Mendel was my silent uncle. He had married Golda, daughter of my maternal uncle Israel. He was pious and shy. They had three children. Their photograph lies before me, saved by a relative.

Sacred books were scattered on the floor. Someone must have removed
them from his bag at the last minute. The table was set, and there was food on the plates. They had been taken away in the middle of a meal. This was what remained of a family.

After the war I questioned every survivor of the second transport I could find, seeking news of Uncle Mendel and his family. I thought I found the answer in 1988, when an elderly man called out to me in the lobby of a Miami Beach hotel. He was, like me, of Romanian-Hungarian origin, from a small village near Sighet, and he told me he had stayed in the smaller ghetto until its evacuation. In fact, he had been in the same camp with my uncle. “Really?” I exclaimed. “You knew my uncle?” “Knew him!” he said. “For years I’ve seen him, even in my sleep.” And then he told me. At first Mendel and his son had been spared, like my father and me, and had been sent to a camp where conditions were relatively tolerable. But they were in different barracks and saw each other only during the day, at work. One night they could not bear to be separated. When the roll was called, the SS Blockführer counted and recounted the prisoners and ordered: “Let the prisoner who does not belong in this barracks show himself.” Mendel’s son took a few steps forward. “Closer!” the officer shouted. My young cousin obeyed, halting when he reached the SS man. The officer slowly drew his revolver and shot my cousin in the head, point-blank. My uncle, that sweet and timid man, hurled himself onto his son’s body, as if to protect him in death. The SS man stared at him for a long moment and then shot him in the head too. “Ever since then,” my witness said, “I see Mendel and his son in my dreams.”

And I, I think of the biblical law that, out of compassion for animals, forbids the slaughter of an ox and his calf on the same day. The Germans, however, did not shrink from killing a father and son together, without a second thought, as one would step on two insects.

Fishel and Voïcsi, my cousins from Antwerp, later gave me a different version of their deaths. What is certain, though, is that the enemy annihilated my Uncle Mendel’s family.

And what happened to my Aunt Zlati, my father’s younger sister?

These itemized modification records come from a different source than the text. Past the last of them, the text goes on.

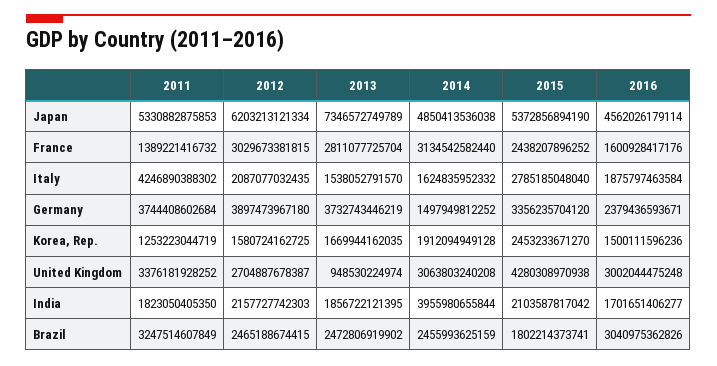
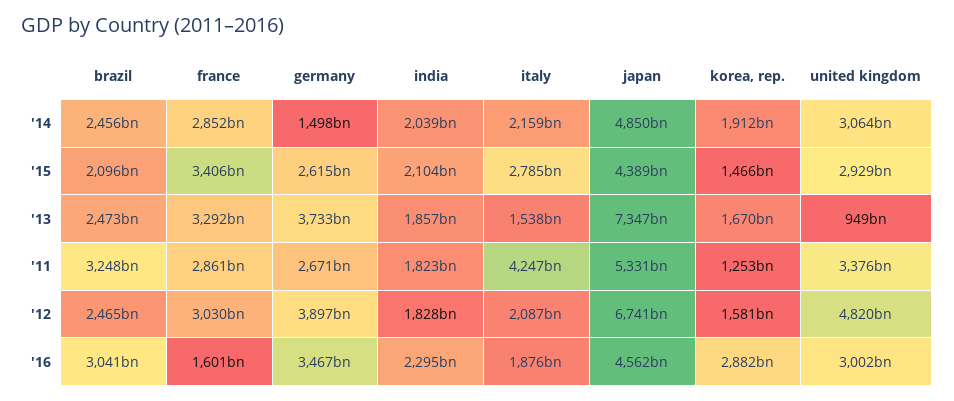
2012, Japan: 6203213121334 -> 6741000000000
2015, Japan: 5372856894190 -> 4389000000000
2011, France: 1389221416732 -> 2861000000000
2013, France: 2811077725704 -> 3292000000000
2014, France: 3134542582440 -> 2852000000000
2015, France: 2438207896252 -> 3406000000000
2014, Italy: 1624835952332 -> 2159000000000
2011, Germany: 3744408602684 -> 2671000000000
2015, Germany: 3356235704120 -> 2615000000000
2016, Germany: 2379436593671 -> 3467000000000
2015, Korea, Rep.: 2453233671270 -> 1466000000000
2016, Korea, Rep.: 1500111596236 -> 2882000000000
2012, United Kingdom: 2704887678387 -> 4820000000000
2015, United Kingdom: 4280308970938 -> 2929000000000
2012, India: 2157727742303 -> 1828000000000
2014, India: 3955980655844 -> 2039000000000
2016, India: 1701651406277 -> 2295000000000
2015, Brazil: 1802214373741 -> 2096000000000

I search my memories of the ghetto for her, but she is not there.

She was married to Nahman-Elye. I don’t remember their two very young children, nor do I recall their presence during the weeks before the transport. Nahman-Elye, it seems, was among those the Hungarian army released from the labor battalions to be locked up in the ghetto. It seems he was deported with the first transport and later succumbed to the pressures and temptations of the camp life and became
a cruel and murderous kapo. It seems he was tried, sentenced to death, and executed by former deportees. My uncle in the enemy’s service? A kapo? My uncle a torturer of his brothers in misfortune? I don’t want to believe it.

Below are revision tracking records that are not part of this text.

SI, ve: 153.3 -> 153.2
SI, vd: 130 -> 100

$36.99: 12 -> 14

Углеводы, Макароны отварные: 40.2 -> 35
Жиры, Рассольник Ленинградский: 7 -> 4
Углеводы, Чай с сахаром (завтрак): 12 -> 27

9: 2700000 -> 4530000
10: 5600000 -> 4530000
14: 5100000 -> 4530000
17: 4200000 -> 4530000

But yes, that’s the way it was.

We arrived at the station, where the cattle cars were waiting. Ever since my book
Night
I have pursued those nocturnal trains that crossed the devastated continent. Their shadow haunts my writing. They symbolize solitude, distress, and the relentless march of Jewish multitudes toward agony and death. I freeze every time I hear a train whistle.

Why were those trains allowed to roll unhindered into Poland? Why were the tracks leading to Birkenau never bombed? I have put these questions to American presidents and generals and to high-ranking Soviet officers. Since Moscow and Washington knew what the killers were doing in the death camps, why was nothing done at least to slow down their “production”? That not a single Allied military aircraft ever tried to destroy the rail lines converging on Auschwitz remains an outrageous enigma to me. Birkenau was “processing” ten thousand Jews a day. Stopping a single convoy for a single night—or even for just a few hours—would have prolonged so many lives. At the least it would have been a warning to the Germans: Jewish lives do matter. But the free world didn’t care whether Jews lived or died, whether they were annihilated one day or the next. And so the sealed trains continued to shatter the silence of Europe’s flowering landscapes.